- EXERCISE INSTRUCTIONS
The string "khôl" appears in some lines of the entries that follow; copy each such line.

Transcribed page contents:
========================

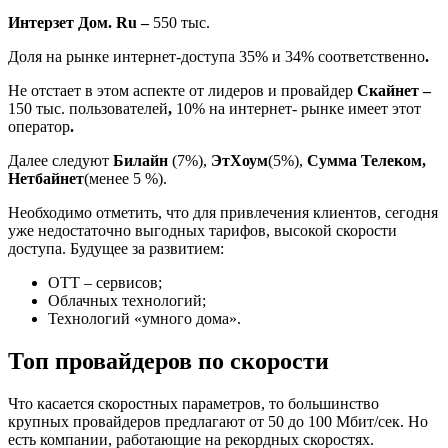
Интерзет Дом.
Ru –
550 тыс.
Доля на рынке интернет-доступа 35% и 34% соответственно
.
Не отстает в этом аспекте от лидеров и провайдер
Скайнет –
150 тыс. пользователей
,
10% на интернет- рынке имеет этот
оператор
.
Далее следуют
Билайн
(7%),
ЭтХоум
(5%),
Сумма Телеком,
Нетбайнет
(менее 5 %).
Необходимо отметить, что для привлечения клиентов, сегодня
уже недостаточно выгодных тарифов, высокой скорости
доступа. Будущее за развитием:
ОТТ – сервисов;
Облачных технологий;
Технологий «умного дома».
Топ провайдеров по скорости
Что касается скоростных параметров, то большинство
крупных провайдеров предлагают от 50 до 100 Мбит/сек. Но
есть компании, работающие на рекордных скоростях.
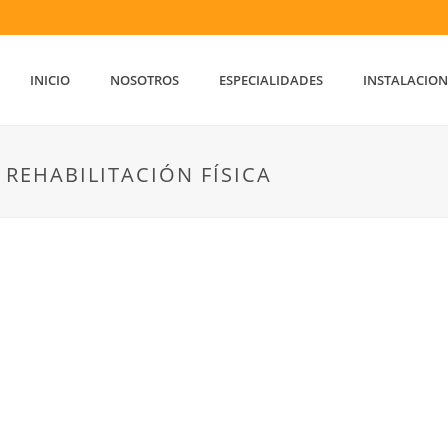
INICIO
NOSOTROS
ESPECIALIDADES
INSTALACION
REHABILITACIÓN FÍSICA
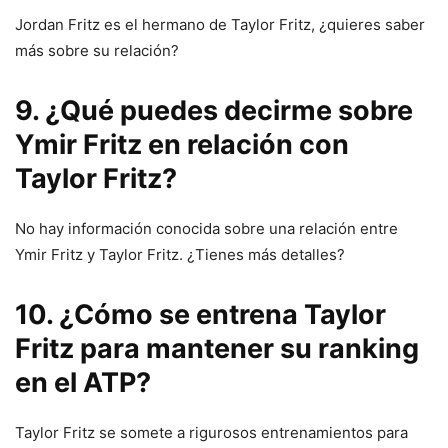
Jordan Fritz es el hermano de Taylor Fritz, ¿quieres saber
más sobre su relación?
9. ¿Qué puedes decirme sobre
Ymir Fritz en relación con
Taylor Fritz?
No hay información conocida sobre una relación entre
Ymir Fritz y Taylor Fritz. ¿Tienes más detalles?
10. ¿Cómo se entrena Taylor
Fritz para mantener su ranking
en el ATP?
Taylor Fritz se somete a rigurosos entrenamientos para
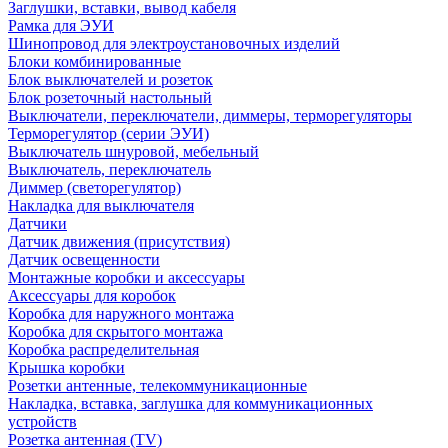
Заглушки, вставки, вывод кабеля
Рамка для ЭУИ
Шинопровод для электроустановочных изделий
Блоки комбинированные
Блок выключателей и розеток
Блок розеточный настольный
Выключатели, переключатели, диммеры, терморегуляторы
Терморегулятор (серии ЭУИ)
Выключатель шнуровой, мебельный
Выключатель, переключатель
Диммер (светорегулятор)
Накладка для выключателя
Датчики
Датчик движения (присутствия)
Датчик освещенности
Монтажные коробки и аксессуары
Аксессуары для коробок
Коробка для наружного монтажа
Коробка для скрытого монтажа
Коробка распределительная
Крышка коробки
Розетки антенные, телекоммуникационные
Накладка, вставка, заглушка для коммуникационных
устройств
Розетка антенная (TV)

========================

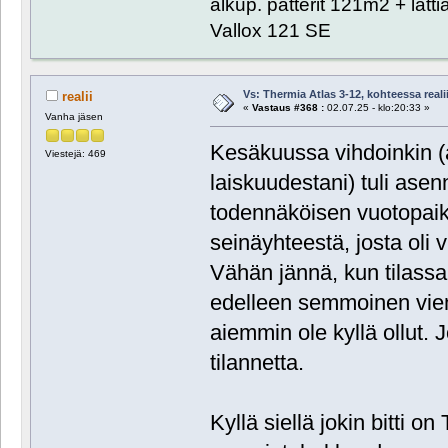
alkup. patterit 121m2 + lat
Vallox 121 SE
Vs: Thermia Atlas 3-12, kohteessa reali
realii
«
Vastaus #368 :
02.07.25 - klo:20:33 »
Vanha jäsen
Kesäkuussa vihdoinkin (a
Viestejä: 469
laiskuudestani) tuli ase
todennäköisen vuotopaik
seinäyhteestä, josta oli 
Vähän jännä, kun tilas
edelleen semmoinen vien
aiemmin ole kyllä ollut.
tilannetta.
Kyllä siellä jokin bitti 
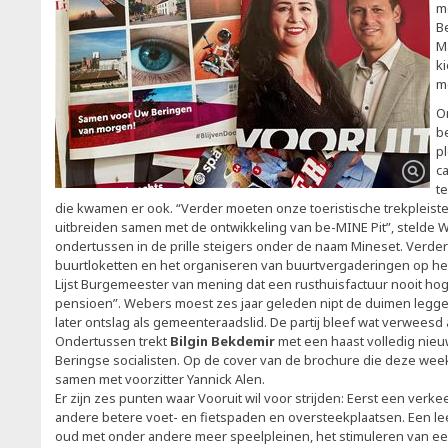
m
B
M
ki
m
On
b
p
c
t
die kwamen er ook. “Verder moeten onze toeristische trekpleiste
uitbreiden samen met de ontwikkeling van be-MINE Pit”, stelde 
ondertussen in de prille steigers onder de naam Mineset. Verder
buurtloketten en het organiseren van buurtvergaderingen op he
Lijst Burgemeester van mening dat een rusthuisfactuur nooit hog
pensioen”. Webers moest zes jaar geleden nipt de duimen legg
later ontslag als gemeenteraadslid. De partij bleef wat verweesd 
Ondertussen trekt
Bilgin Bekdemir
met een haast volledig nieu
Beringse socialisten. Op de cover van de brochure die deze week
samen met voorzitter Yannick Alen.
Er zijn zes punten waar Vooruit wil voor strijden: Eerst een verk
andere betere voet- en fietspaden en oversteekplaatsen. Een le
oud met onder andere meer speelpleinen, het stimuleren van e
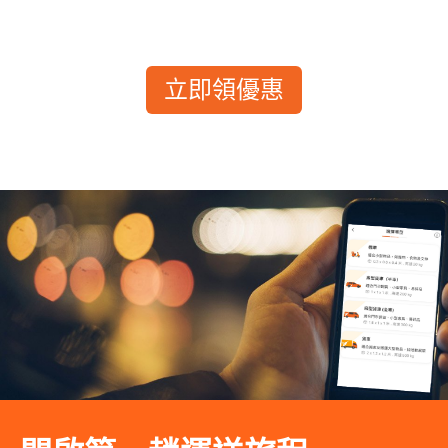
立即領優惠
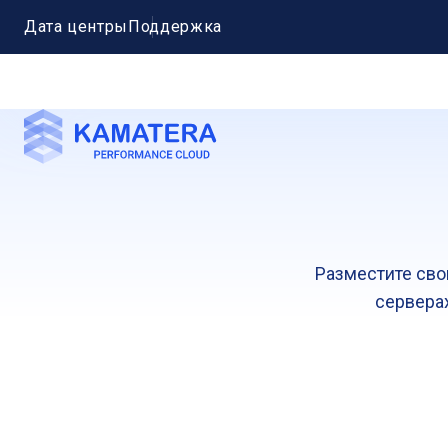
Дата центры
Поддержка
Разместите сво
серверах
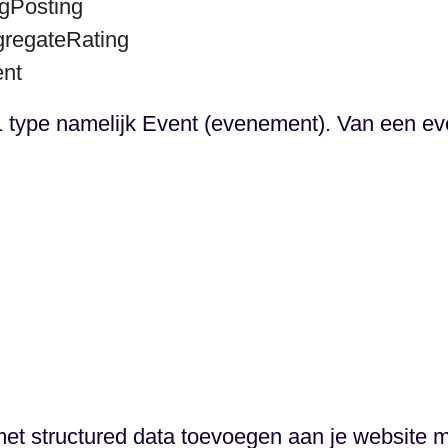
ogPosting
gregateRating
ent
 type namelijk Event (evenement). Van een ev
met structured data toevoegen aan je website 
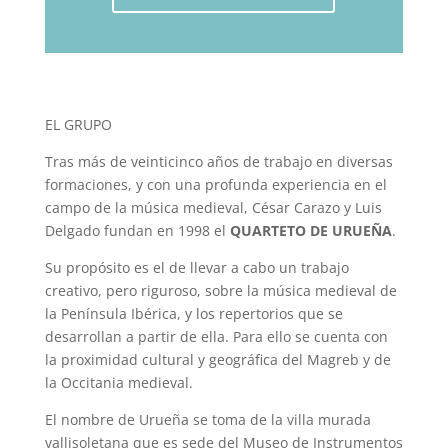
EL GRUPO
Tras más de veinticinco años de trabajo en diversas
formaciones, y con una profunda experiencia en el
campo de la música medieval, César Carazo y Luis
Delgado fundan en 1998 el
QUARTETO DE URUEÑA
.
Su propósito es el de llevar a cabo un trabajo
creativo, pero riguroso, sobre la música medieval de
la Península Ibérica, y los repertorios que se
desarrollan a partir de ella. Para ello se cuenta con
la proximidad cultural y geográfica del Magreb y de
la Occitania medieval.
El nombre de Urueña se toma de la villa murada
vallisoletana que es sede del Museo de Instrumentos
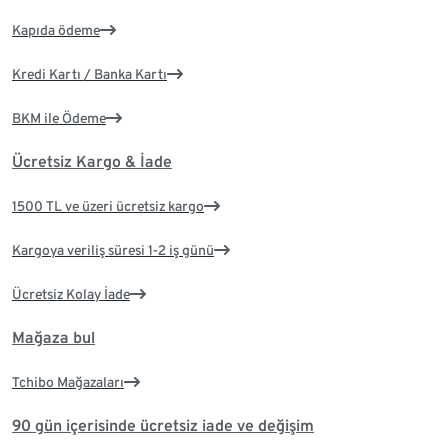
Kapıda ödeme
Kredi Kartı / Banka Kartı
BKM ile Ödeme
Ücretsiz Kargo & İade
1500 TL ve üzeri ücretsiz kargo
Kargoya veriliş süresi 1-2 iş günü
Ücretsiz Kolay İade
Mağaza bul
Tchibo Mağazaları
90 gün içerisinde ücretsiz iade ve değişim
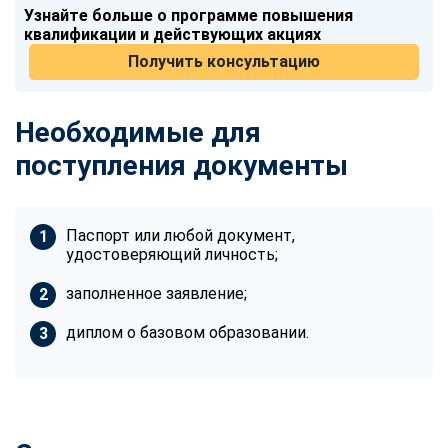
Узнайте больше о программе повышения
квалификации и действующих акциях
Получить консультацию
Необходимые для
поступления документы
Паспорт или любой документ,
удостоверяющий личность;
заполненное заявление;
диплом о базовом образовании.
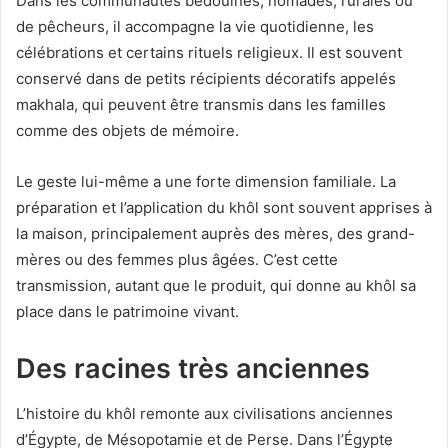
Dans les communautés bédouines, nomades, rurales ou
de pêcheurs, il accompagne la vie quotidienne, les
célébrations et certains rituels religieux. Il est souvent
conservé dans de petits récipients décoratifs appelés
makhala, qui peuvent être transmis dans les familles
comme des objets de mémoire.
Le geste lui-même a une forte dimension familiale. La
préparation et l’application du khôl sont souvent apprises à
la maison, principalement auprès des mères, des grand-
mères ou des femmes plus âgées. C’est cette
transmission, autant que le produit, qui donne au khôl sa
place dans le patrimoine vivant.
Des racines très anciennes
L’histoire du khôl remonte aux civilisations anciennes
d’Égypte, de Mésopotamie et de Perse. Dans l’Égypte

========================

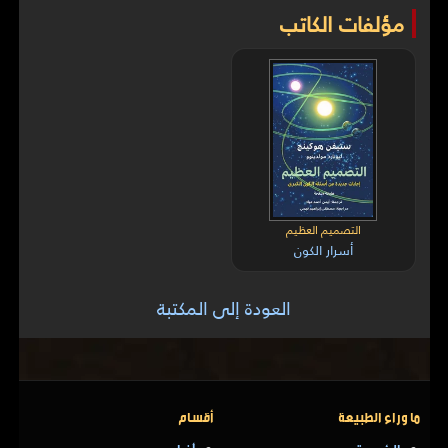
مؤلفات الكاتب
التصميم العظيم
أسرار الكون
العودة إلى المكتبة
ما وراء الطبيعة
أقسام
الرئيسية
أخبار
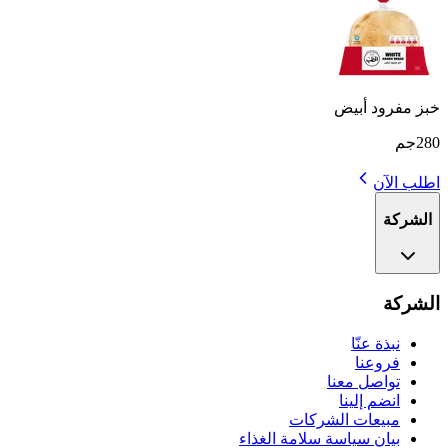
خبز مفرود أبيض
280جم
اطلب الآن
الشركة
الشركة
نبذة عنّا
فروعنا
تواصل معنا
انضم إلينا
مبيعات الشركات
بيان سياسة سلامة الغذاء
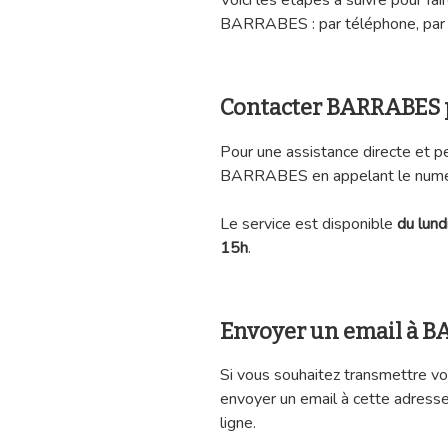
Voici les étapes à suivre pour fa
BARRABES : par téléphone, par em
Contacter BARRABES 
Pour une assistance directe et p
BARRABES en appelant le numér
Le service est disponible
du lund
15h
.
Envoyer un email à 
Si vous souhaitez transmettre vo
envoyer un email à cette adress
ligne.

========================

- ANSWER SPACE
préparation et l’application du khôl sont souvent apprises à
transmission, autant que le produit, qui donne au khôl sa
L’histoire du khôl remonte aux civilisations anciennes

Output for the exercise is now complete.